Start of Dataset content

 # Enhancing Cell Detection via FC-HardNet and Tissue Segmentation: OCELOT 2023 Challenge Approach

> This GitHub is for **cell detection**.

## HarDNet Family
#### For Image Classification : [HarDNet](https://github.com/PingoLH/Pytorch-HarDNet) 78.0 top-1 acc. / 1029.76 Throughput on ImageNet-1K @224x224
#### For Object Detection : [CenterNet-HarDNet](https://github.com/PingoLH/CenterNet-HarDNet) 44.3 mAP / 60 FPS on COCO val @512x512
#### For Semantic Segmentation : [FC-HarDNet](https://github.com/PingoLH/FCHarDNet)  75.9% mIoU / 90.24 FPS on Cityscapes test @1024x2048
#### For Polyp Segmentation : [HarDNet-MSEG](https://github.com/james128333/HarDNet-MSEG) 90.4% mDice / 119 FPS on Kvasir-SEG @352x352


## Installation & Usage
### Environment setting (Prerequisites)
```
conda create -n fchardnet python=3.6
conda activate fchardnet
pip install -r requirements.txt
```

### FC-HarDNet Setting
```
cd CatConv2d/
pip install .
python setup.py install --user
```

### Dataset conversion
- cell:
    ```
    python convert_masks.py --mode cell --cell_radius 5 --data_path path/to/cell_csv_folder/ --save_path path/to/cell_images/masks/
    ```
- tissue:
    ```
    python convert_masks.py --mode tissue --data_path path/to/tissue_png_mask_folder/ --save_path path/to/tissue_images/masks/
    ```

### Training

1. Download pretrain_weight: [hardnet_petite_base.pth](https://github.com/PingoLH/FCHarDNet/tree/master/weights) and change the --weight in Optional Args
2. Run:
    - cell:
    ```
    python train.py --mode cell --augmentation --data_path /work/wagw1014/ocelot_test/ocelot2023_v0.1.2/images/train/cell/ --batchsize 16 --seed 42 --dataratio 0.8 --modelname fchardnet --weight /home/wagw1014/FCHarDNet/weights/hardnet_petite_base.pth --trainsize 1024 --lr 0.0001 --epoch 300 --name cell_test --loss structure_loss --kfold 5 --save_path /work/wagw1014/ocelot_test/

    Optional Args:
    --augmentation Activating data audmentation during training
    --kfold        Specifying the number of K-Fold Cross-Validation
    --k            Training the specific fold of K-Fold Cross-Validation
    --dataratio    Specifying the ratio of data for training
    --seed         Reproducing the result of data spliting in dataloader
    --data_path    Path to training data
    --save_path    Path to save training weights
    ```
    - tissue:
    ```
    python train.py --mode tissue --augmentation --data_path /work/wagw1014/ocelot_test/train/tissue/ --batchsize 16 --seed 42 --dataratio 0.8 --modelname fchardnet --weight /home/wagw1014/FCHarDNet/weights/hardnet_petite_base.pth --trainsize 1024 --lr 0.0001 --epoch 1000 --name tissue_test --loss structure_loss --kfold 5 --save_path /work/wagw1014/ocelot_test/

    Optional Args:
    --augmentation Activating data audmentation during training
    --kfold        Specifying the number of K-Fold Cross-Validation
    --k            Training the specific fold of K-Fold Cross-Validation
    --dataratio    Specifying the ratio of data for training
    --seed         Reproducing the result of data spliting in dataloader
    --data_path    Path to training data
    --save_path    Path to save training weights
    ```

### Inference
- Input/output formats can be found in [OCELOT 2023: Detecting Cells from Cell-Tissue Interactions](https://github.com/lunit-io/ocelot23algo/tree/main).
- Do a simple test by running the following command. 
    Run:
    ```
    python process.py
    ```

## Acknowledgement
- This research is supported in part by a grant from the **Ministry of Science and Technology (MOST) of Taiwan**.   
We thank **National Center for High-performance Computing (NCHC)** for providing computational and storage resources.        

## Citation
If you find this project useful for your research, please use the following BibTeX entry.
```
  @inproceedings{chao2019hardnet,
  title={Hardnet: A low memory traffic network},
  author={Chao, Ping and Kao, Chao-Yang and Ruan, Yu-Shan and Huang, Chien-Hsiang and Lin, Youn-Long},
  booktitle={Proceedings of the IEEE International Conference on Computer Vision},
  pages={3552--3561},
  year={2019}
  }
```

End of Dataset content
Start of Dataset content

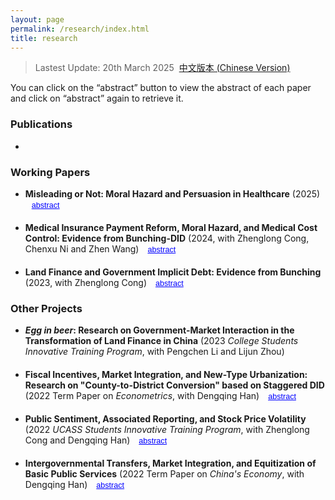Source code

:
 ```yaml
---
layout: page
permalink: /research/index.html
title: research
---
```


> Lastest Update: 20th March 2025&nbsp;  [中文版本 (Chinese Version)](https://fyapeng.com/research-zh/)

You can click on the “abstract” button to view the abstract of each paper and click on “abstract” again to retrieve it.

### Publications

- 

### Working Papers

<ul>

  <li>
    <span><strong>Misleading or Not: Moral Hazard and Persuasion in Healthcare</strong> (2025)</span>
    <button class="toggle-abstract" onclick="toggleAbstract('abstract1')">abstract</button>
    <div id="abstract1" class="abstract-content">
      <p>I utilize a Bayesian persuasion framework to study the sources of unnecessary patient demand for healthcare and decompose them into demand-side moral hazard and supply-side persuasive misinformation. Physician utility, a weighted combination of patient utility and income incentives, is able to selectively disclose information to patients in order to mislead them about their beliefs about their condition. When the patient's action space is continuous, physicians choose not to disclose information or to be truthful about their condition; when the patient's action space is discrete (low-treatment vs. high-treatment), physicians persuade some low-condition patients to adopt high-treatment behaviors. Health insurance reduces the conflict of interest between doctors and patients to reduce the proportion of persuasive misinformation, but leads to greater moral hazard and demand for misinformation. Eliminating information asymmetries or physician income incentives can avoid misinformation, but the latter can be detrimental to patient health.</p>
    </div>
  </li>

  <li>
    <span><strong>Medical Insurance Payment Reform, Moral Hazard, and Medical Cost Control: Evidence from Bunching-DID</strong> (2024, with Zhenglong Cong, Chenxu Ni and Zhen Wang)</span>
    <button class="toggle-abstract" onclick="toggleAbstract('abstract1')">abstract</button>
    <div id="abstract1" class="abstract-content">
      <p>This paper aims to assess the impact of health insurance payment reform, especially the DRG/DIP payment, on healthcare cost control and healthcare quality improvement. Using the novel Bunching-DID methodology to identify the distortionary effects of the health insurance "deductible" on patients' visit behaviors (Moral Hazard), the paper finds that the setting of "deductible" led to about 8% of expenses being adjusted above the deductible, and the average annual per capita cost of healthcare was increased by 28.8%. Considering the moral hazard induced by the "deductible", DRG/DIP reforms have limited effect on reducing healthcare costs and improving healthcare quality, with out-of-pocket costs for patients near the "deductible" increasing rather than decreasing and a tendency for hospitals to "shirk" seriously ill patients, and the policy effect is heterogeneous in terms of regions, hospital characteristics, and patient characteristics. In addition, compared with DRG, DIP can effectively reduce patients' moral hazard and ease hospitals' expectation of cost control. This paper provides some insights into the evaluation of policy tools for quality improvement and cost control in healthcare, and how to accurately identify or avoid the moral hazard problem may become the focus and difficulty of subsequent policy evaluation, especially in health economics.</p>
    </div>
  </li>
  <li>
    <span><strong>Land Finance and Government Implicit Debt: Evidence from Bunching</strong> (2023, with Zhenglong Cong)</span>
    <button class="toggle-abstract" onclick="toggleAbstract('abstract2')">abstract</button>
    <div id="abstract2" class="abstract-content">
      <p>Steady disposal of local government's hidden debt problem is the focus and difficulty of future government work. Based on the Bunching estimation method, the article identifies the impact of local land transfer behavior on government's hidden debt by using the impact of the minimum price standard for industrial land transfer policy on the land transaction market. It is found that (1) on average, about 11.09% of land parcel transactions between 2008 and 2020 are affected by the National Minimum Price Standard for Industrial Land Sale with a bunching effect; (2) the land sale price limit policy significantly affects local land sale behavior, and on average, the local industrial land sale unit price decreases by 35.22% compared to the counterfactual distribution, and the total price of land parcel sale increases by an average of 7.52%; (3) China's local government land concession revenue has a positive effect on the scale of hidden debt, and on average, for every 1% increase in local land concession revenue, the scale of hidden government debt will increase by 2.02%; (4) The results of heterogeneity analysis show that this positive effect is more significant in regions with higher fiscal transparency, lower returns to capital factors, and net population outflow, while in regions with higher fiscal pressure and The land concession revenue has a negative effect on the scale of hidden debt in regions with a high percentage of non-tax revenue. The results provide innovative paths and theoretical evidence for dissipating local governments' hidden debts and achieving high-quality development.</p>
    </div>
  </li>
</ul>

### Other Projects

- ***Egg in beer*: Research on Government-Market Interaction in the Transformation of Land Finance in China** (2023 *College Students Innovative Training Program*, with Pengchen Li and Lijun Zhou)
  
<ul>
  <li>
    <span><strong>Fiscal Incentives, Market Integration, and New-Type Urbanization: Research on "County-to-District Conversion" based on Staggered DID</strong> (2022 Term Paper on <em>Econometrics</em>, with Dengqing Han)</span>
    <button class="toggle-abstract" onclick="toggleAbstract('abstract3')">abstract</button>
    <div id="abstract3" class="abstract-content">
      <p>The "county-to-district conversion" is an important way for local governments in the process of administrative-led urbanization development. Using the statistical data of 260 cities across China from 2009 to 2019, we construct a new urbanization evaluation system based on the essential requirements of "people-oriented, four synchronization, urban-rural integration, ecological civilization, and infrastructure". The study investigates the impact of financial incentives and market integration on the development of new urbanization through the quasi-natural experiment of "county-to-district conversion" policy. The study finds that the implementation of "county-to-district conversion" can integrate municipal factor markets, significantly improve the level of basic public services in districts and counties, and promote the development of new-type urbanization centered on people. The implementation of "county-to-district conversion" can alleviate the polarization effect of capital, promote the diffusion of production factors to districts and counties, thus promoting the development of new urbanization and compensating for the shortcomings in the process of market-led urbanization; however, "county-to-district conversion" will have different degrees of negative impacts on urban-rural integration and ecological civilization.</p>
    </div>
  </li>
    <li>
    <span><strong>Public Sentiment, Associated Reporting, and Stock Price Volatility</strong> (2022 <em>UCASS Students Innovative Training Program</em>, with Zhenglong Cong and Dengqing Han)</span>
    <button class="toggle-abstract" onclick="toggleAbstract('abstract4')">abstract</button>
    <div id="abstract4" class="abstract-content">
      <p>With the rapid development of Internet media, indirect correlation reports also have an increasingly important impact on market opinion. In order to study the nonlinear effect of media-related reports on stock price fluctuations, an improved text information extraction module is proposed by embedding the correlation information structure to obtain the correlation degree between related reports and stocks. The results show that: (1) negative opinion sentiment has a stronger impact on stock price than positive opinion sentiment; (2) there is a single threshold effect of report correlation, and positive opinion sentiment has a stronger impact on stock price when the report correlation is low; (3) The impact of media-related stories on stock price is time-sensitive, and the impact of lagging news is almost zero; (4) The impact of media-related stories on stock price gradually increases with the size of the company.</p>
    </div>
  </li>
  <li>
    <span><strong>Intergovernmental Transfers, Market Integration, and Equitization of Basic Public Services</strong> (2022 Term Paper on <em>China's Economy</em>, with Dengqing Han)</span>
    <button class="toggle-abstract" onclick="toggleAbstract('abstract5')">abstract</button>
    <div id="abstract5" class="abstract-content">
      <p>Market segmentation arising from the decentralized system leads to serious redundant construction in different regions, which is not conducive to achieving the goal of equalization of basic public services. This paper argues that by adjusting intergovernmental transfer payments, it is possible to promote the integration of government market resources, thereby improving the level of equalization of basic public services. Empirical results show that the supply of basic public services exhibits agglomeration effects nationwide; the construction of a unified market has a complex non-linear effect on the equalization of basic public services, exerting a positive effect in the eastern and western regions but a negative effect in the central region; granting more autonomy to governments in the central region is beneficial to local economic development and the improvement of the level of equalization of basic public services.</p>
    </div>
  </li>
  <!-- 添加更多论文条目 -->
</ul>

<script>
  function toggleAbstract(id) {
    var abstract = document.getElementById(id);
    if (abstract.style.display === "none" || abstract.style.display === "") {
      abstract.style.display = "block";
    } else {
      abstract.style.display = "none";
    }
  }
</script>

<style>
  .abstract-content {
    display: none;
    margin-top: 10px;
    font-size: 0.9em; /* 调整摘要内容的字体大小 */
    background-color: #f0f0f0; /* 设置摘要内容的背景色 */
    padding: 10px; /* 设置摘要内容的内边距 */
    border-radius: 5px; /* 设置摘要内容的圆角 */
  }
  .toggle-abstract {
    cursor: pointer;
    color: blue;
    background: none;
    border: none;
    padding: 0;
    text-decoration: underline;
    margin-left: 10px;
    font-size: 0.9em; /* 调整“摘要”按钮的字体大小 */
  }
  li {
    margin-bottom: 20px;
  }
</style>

End of Dataset content
Start of Dataset content

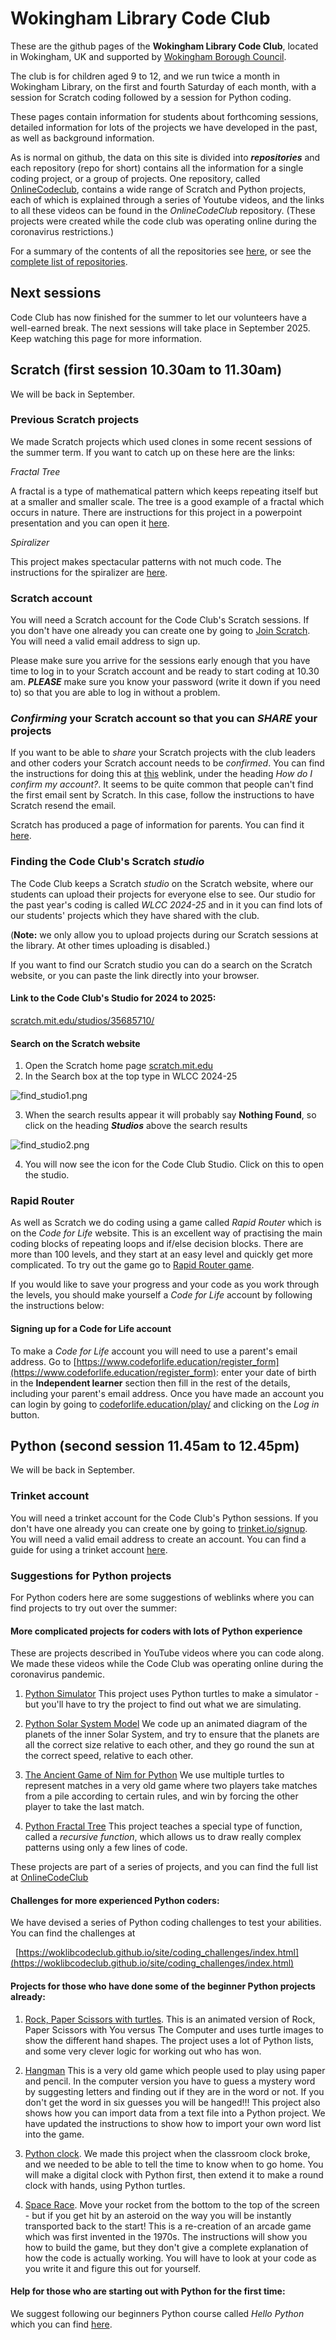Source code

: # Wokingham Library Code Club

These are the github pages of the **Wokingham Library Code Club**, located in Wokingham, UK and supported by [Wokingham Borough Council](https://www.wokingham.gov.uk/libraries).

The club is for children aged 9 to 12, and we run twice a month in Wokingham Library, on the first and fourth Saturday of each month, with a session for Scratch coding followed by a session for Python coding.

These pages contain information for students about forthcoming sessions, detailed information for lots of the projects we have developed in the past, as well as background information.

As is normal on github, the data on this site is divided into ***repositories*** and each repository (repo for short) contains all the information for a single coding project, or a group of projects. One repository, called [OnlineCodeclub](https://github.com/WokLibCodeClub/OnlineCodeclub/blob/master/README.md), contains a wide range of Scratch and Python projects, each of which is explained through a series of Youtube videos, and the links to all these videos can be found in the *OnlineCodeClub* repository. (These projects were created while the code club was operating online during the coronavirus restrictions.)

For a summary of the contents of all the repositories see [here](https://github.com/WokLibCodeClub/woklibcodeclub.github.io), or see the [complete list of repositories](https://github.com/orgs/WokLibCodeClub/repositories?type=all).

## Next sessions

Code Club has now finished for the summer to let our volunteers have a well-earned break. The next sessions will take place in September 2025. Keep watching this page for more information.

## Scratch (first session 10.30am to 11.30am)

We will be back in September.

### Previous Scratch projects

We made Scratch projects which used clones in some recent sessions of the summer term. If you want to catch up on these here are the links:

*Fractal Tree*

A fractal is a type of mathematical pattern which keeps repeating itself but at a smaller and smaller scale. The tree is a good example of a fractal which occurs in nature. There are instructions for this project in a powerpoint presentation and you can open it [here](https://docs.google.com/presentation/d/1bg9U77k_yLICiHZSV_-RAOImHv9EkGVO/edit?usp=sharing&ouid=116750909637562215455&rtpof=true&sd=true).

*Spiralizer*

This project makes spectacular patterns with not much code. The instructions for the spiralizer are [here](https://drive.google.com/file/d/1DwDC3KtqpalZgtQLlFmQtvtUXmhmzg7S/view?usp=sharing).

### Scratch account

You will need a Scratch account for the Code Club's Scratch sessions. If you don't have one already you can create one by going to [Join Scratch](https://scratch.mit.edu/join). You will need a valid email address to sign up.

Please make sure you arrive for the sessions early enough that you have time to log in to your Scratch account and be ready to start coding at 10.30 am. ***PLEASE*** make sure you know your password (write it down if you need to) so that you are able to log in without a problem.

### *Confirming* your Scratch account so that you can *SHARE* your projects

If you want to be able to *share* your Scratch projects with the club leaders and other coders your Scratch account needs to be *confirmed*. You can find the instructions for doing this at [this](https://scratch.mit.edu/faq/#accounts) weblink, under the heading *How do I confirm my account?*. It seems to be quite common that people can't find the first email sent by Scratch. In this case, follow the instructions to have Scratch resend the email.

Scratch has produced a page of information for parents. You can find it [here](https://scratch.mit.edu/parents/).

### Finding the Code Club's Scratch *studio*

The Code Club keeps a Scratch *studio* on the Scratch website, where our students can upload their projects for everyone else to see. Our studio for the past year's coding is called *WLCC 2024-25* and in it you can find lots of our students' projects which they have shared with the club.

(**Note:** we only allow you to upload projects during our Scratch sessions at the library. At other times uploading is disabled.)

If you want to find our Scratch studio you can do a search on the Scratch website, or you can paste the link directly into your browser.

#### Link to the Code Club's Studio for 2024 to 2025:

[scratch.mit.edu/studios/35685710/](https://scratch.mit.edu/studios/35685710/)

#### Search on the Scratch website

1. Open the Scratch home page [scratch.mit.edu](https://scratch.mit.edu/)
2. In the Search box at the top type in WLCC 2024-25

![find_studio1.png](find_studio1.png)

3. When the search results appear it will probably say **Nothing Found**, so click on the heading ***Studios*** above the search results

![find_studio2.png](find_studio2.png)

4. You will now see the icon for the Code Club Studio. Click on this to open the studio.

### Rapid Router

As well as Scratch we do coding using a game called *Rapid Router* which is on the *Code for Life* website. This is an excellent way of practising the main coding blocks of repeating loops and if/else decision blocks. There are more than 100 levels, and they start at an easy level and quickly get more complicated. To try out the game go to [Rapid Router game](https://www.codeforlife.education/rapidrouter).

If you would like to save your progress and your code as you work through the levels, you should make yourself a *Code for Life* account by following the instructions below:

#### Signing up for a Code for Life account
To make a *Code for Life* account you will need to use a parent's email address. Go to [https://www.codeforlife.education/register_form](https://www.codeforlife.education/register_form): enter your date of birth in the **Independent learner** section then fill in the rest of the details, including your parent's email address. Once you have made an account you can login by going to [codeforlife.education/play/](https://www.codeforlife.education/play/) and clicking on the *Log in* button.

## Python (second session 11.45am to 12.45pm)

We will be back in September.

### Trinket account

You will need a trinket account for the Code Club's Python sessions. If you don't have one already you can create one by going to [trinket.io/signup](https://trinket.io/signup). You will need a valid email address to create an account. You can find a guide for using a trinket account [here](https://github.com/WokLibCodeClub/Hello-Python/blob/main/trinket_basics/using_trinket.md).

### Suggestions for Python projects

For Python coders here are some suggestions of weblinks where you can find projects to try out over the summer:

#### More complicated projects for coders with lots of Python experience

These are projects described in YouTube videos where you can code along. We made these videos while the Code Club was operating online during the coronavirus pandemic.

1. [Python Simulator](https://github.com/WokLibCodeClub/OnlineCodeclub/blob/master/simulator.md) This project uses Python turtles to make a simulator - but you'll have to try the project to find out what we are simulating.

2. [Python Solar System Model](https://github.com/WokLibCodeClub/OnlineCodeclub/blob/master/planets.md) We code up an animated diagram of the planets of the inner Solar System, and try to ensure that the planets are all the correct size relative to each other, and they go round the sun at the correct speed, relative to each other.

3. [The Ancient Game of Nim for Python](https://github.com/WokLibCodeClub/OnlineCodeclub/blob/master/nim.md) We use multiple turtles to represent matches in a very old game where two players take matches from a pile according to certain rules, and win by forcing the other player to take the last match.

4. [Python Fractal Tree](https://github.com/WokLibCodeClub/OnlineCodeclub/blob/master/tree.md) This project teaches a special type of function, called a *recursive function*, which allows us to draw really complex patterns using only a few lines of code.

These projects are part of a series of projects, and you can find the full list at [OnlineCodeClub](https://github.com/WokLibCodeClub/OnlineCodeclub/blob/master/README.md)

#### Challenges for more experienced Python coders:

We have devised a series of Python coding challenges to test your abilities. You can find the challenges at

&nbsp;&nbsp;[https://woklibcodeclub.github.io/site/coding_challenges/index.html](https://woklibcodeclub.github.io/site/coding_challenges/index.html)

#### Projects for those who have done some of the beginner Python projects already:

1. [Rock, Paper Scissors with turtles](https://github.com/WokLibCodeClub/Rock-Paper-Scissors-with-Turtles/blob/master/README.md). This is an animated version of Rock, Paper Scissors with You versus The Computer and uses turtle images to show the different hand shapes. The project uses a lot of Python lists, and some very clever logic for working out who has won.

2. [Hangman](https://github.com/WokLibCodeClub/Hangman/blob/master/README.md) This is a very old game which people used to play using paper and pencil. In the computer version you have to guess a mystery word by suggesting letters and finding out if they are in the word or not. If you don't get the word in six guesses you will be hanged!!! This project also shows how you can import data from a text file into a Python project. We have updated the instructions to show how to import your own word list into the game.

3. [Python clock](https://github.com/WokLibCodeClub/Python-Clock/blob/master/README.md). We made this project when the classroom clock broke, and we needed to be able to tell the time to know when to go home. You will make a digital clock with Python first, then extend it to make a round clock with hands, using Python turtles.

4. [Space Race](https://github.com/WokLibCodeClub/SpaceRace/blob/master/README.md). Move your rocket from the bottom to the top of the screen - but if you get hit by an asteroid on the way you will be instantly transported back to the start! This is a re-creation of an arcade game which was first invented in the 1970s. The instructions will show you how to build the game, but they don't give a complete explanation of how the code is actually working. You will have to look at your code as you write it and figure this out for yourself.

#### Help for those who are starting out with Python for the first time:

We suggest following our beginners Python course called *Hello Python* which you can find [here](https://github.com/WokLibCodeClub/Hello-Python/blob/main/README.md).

End of Dataset content

Only one stretch of the records above is wanted: the lines between the one holding "### *Confirming* your" and the one holding "The Code Club keeps", inclusive, reproduced exactly.

§ Solution for this exercise
### *Confirming* your Scratch account so that you can *SHARE* your projects

If you want to be able to *share* your Scratch projects with the club leaders and other coders your Scratch account needs to be *confirmed*. You can find the instructions for doing this at [this](https://scratch.mit.edu/faq/#accounts) weblink, under the heading *How do I confirm my account?*. It seems to be quite common that people can't find the first email sent by Scratch. In this case, follow the instructions to have Scratch resend the email.

Scratch has produced a page of information for parents. You can find it [here](https://scratch.mit.edu/parents/).

### Finding the Code Club's Scratch *studio*

The Code Club keeps a Scratch *studio* on the Scratch website, where our students can upload their projects for everyone else to see. Our studio for the past year's coding is called *WLCC 2024-25* and in it you can find lots of our students' projects which they have shared with the club.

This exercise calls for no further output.